Homeland Security has said roughly 50,000 TSA employees would work during the shutdown. Nationwide on Thursday, about 10% of TSA agents missed work, the department reported. The absentee rate was two or three times higher in some places: 33% at Houston’s George Bush Intercontinental Airport, 29% at John F. Kennedy International Airport in New York, 27% at Louis Armstrong New Orleans International Airport, and 23% at Baltimore-Washington International Airport.

The staffing shortages have also forced some airports to close checkpoints, with wait times swinging dramatically throughout the day in some cases. Early Friday, Hartsfield-Jackson had two-hour waits before easing to less than five minutes by early afternoon, and then jumping back up to 90 minutes.

Security line wait times at Houston’s main airport exceeded two hours on Friday afternoon. Videos posted to social media showed lines snaking around the airport and down an escalator, spilling into the baggage claim area.

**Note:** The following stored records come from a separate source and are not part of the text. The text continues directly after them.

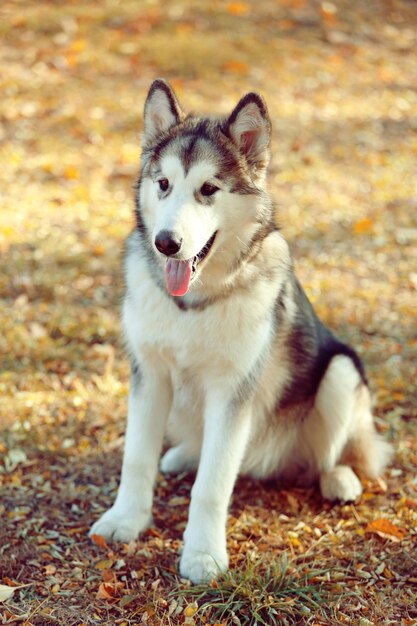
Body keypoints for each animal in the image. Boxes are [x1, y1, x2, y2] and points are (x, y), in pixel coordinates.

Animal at [89, 78, 392, 580]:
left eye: (208, 189)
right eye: (163, 184)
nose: (166, 243)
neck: (192, 303)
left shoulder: (233, 391)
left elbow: (211, 487)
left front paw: (203, 554)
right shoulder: (149, 374)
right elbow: (136, 459)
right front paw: (126, 519)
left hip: (341, 373)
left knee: (338, 453)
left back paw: (339, 478)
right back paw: (182, 454)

In a Fox News interview this week, Acting Deputy TSA Administrator Adam Stahl warned that the latest shutdown could have lasting consequences for staffing, saying attrition and recruitment would likely suffer. Staff depatures increased after the record one last fall, Stahl said.

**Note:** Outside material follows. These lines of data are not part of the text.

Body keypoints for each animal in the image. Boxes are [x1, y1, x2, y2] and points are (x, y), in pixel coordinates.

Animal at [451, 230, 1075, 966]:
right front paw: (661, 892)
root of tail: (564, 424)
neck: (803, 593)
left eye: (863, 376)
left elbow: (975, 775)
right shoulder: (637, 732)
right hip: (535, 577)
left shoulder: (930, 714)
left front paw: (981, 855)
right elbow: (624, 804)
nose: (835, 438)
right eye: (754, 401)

“We saw an uptick of 25% attrition after the last shutdown, and so this is going to continue and worsen — not get better, get worse — if we don’t get a resumption of normal operations, DHS funded and money back into our TSA officers’ pockets,” he said, adding that the agency has exhausted its options, including deploying emergency manpower, to keep airport security checkpoints adequately staffed.

Former TSA Administrator John Pistole has said that about 1,100 officers quit during last year’s shutdown that ended in November.